In November 2014, ACOR signed on to implement a USAID-funded initiative called Sustainable Cultural Heritage through Engagement of Local Communities Project (“SCHEP”). This four-year pilot project seeks to build a positive mutual engagement between archaeological sites/projects and their host communities.
But what does that mean?!
Over the past 40 years, there has been a growing awareness that archaeologists who benefit from research conducted on archaeological sites should consider the perspectives, concerns, and interests of the contemporary communities around their work sites. Best practice in archaeology increasingly recognizes that no stratum of cultural heritage remains is intrinsically “more important” than another. One might be better preserved than another; one might have more material remains than another; but no culture’s history is objectively more worthy of study or preservation than another’s. The contemporary community is only the most recent, most tangible “stratum” of a site’s cultural history. Unlike the strata underground, however, the site’s contemporary host community is walking around and can speak and act on its own behalf.
In a certain sense, however, the potential of the archaeological site to benefit the community—particularly through tourism—depends to a great extent on the community’s willingness to protect it. SCHEP is, at its heart, an effort to enliven the relationship between the contemporary community and its archaeological heritage. It seeks to bring benefit both to the community—via tourism and tourism-related enterprises, for example—and to the archaeological site—via increased community awareness and investment in site conservation.

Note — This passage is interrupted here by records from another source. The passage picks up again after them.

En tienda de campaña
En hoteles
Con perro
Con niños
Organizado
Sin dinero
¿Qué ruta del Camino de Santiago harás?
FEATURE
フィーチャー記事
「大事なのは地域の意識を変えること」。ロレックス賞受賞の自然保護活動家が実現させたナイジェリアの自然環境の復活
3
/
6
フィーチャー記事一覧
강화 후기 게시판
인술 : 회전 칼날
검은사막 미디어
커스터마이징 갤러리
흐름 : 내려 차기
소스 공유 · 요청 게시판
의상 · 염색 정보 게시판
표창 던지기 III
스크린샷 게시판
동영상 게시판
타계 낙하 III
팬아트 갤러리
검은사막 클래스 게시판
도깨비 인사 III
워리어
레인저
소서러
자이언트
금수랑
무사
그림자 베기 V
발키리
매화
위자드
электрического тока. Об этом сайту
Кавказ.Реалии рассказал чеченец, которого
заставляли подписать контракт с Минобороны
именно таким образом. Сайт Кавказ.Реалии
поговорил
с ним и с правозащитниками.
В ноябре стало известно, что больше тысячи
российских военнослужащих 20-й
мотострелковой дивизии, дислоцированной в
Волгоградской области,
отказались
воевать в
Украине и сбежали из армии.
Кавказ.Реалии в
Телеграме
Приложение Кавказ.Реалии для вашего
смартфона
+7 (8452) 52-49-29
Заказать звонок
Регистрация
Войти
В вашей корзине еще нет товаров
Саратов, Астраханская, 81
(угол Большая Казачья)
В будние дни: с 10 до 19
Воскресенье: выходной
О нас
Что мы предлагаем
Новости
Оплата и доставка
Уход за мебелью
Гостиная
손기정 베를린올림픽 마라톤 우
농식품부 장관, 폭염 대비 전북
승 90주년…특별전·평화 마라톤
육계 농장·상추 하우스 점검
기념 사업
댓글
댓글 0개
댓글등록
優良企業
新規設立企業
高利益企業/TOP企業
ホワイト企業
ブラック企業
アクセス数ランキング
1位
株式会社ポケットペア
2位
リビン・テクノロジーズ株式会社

SCHEP also addresses a much larger, more abstract community that we call the “community of practice,” referring to best practice in cultural heritage conservation. This community includes scholars and archaeologists, tour guides and tourists themselves, the Department of Antiquities and the Ministry of Tourism, project directors and site guards, research institutes, and universities. By engaging all of these community members in dialogue through workshops, training courses, a comprehensive website, cross-disciplinary events, and conferences, SCHEP will enrich the level of discourse about cultural heritage conservation and bring that discourse to bear on the sites themselves.
Over the coming four years, SCHEP will develop durable and mutually beneficial relationships between at least eight currently underserved archaeological sites, their host communities, and the broader community of practice. SCHEP supports archaeological research that leads to the articulation and “readability” of a site—that is, defining a site so that the casual visitor can understand what s/he is seeing. This articulation is enhanced by creating signed interpretive trails and training community guides to accompany school visits and tour groups. To this end, SCHEP asks each project director to develop a site narrative, a story that will inform and engage students and scholars, Jordanian weekenders, and international tourists. The site narrative is the important and informed story that will be told on trails, by community guides, on websites and—much elaborated—at the scholarly level.
At the same time, SCHEP is working to integrate existing initiatives in host communities to create the infrastructure for tourism. Many of these sites are not presently on tourism’s “beaten path” within Jordan. Perhaps they are far from other sites, requiring too much time commitment from a tour operator. Perhaps they are accessible, but not intelligible to the average tourist or guide. Perhaps there is another site half an hour away that has clean bathrooms! Part of SCHEP’s interest is to develop target sites to receive visitors and grasp their attention—and make them comfortable, which will hopefully then encourage them to spend a little money in the host community.
2015 is not a great year for international tourism to the Middle East. Indeed, the tourism market here is incredibly vulnerable to the negative impacts of regional conflict. Even in good years, the market is sharply seasonal—concentrated on March–May and September–October, and yielding precious little income in between. As such, SCHEP is focusing its efforts on the domestic tourism market (JD 61 million in 2011) as well and on building a solid program of school tourism. Carefully targeted development of curriculum units is aimed to attract teachers for field trips. Most of our communities are so-called “poverty pockets,” and the income from just a couple of school buses a week would positively impact local businesses. Of course we hope for more than a couple!
Building local enterprises and creating sustainable employment will be key to SCHEP’s success. To return to the matter of community engagement, local communities must reap the economic benefits of heritage and tourism development. “Inside the fence” (referring to the fences usually built around archaeological sites), SCHEP is funding the training and certification of skilled teams of local workers, and will also be helping to promote and market them. “Outside the fence,” SCHEP is bringing together a range of initiatives to promote tourism-related small businesses as well as essential infrastructure and services, such as food and beverage outlets, parking, shaded seating, and information points.
By working at both the intensely local level and within Jordan’s broader community of practice, both on focused site development and the economic capacities of local communities, SCHEP hopes to build sustainability into cultural heritage management in host communities.
Written by Erin Addison, SCHEP Projects Lead
Erin Addison is an historian and landscape architect specializing in the sustainable development of arid lands. She has lived in Jordan and worked in development and regional planning projects for most of the past 20 years, and is presently the Cultural Heritage Resource (CHR) Project Lead for USAID SCHEP, which is being implemented by ACOR.
This blog article is not official U.S. Government information and does not necessarily represent the views or positions of the U.S. Agency for International Development or the U.S. Government.